Attribute MmaEncodingAttr::parse(AsmParser &parser, Type type) {
  if (parser.parseLess().failed())
    return {};
  DictionaryAttr dict;
  if (parser.parseAttribute(dict).failed())
    return {};
  if (parser.parseGreater().failed())
    return {};

  unsigned versionMajor = 0;
  unsigned versionMinor = 0;
  SmallVector<unsigned> warpsPerCTA;
  SmallVector<unsigned> CTAsPerCGA;
  SmallVector<unsigned> CTASplitNum;
  SmallVector<unsigned> CTAOrder;
  SmallVector<unsigned> instrShape;

  for (const NamedAttribute &attr : dict) {
    if (attr.getName() == "versionMajor") {
      if (parseUInt(parser, attr, versionMajor, "versionMajor").failed())
        return {};
    }
    if (attr.getName() == "versionMinor") {
      if (parseUInt(parser, attr, versionMinor, "versionMinor").failed())
        return {};
    }
    if (attr.getName() == "warpsPerCTA") {
      if (parseIntArrayAttr(parser, attr, warpsPerCTA, "warpsPerCTA").failed())
        return {};
    }
    if (attr.getName() == "CTAsPerCGA") {
      if (parseIntArrayAttr(parser, attr, CTAsPerCGA, "CTAsPerCGA").failed())
        return {};
    }
    if (attr.getName() == "CTASplitNum") {
      if (parseIntArrayAttr(parser, attr, CTASplitNum, "CTASplitNum").failed())
        return {};
    }
    if (attr.getName() == "CTAOrder") {
      if (parseIntArrayAttr(parser, attr, CTAOrder, "CTAOrder").failed())
        return {};
    }
    if (attr.getName() == "instrShape") {
      if (parseIntArrayAttr(parser, attr, instrShape, "instrShape").failed()) {
        return {};
      }
    }
  }

  auto CTALayout = CTALayoutAttr::get(parser.getContext(), CTAsPerCGA,
                                      CTASplitNum, CTAOrder);

  return parser.getChecked<MmaEncodingAttr>(parser.getContext(), versionMajor,
                                            versionMinor, warpsPerCTA,
                                            CTALayout, instrShape);
}

void MmaEncodingAttr::print(AsmPrinter &printer) const {
  printer << "<{"
          << "versionMajor = " << getVersionMajor() << ", "
          << "versionMinor = " << getVersionMinor() << ", "
          << "warpsPerCTA = [" << getWarpsPerCTA() << "], "
          << "CTAsPerCGA = [" << getCTALayout().getCTAsPerCGA() << "], "
          << "CTASplitNum = [" << getCTALayout().getCTASplitNum() << "], "
          << "CTAOrder = [" << getCTALayout().getCTAOrder() << "], "
          << "instrShape = [" << getInstrShape() << "]"
          << "}>";
}

//===----------------------------------------------------------------------===//
// MFMA encoding
//===----------------------------------------------------------------------===//

Attribute MfmaEncodingAttr::parse(AsmParser &parser, Type type) {
  if (parser.parseLess().failed())

__Exercise tasks__.
**a.** Quote the MmaEncodingAttr code between "Attribute MmaEncodingAttr::parse(AsmParser &parser, Type" and "if (parser.parseAttribute(dict).failed())", inclusive.
**b.** In the MmaEncodingAttr code, what starting value do versionMajor and versionMinor get before the loop?
**c.** List every attribute name that the loop in the MmaEncodingAttr code compares against attr.getName().
The listing comes from a separate source.

__Source excerpt__.
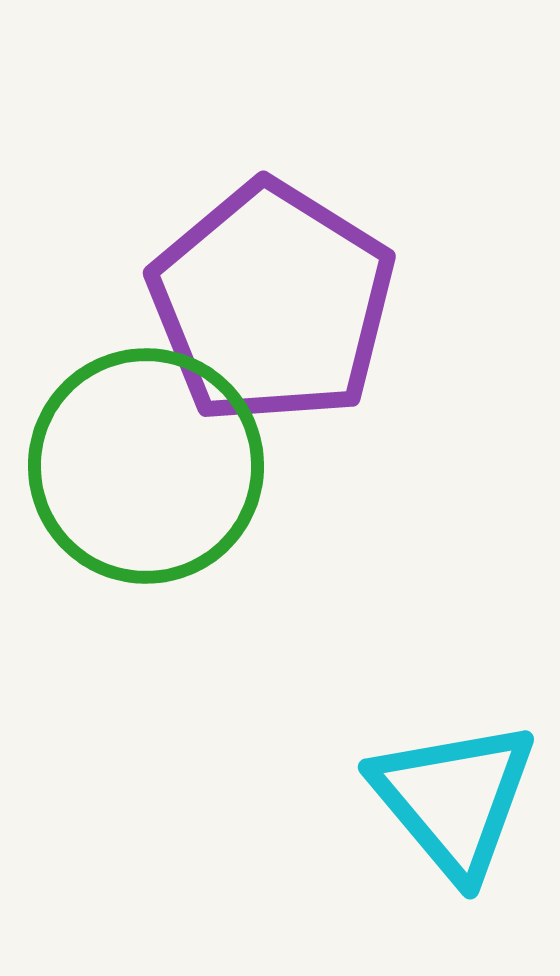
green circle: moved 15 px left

__Responses in order__.
**a.**
Attribute MmaEncodingAttr::parse(AsmParser &parser, Type type) {
  if (parser.parseLess().failed())
    return {};
  DictionaryAttr dict;
  if (parser.parseAttribute(dict).failed())

**b.** Both start at 0.

**c.** versionMajor, versionMinor, warpsPerCTA, CTAsPerCGA, CTASplitNum, CTAOrder, instrShape